The appeal decision reproduced the judge’s warning in this case.
“You must be cautious about relying on eyewitness evidence to find for or against an accused of criminal offences. In the past there have been wrongful convictions because of mistakes by eyewitnesses,” the warning said.
“When you consider the eyewitnesses’ evidence, you must bear in mind that observations and memory are often unreliable when it comes to the identification or observation of others. This is an area where people make honest mistakes. An eyewitness who honestly believes that the accused person is the one they saw committing the offence or the description of such a person may be convincing but might be wrong.”
The defence argued the reference to wrongful convictions should not have been included in this case because the Crown had argued parts of the evidence were “inaccurate” and was not relying on the eyewitness’ testimony to secure a conviction. In cases where eyewitness evidence is mainly “exculpatory” – meaning it has the potential to clear the accused – the courts have found that referring to the potential for wrongful conviction can “undermine its capacity to raise a reasonable doubt,” the decision said.
Even if the inclusion of the reference to wrongful convictions was not a legal error, Bowcock’s defence argued the jury was not sufficiently instructed on the “exculpatory capacity” of Garcha’s evidence.
The appeal court found that, in this case, the reference to wrongful convictions could have been excluded – but that leaving it in was not an error because the jury was adequately instructed on how to weigh the whole of evidence.

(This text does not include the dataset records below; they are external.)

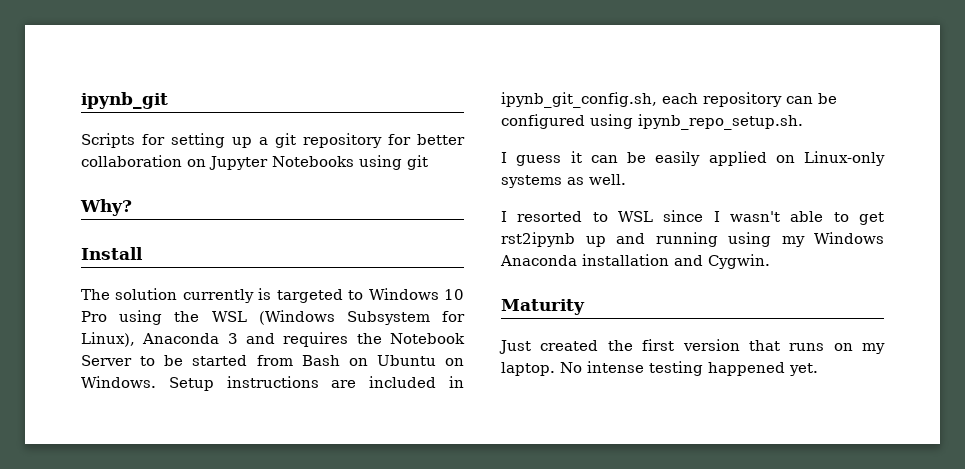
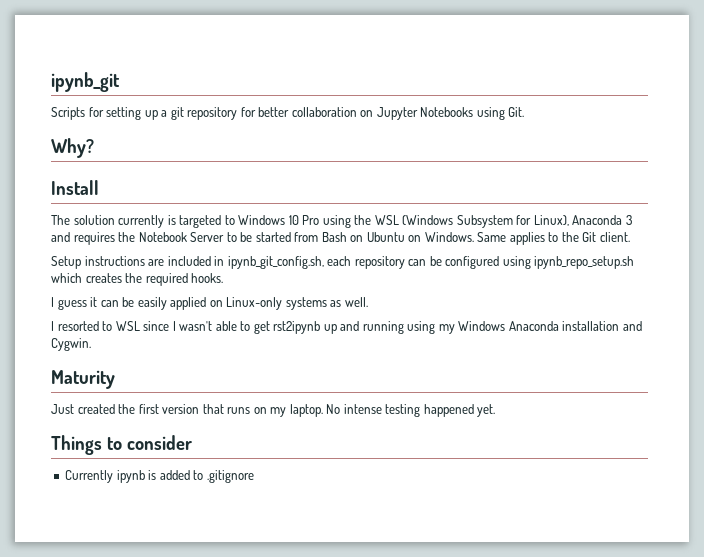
[407,155,428,170] git -> [508,107,525,117] Git.
(156, 382) none -> [477,232,630,245] Same applies to the Git client. //
[638,114,803,130] ipynb_repo_setup.sh. -> [534,256,635,269] [51,273,224,286] ipynb_repo_setup.sh which creates the required hooks.
(818, 369) none -> [51,435,192,455] [65,470,254,483] // Things to consider // Currently ipynb is added to .gitignore

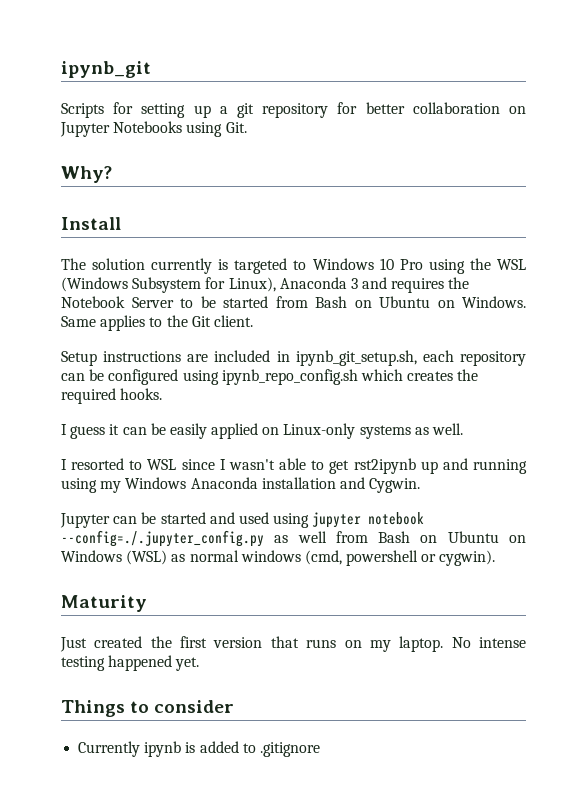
[227,256,324,269] ipynb_git_config.sh, -> [295,350,417,366] ipynb_git_setup.sh,
[534,256,635,269] ipynb_repo_setup.sh -> [221,369,358,385] ipynb_repo_config.sh
(91, 344) none -> [60,512,425,528] [61,530,526,547] [61,550,496,566] // Jupyter can be started and used using jupyter notebook --config=./.jupyter_config.py as well from Bash on Ubuntu on Windows (WSL) as normal windows (cmd, powershell or cygwin).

“The evidentiary frailties inherent to eyewitness identification evidence do not disappear simply
“The jury charge was not perfect, but it adequately equipped the jury on how to assess identification evidence with exculpatory aspects,” the decision said. “The jury would have understood from the instruction that differences between the eyewitness description and the appellant’s physical appearance could form the basis for reasonable doubt, even if it did not accept the description as true.”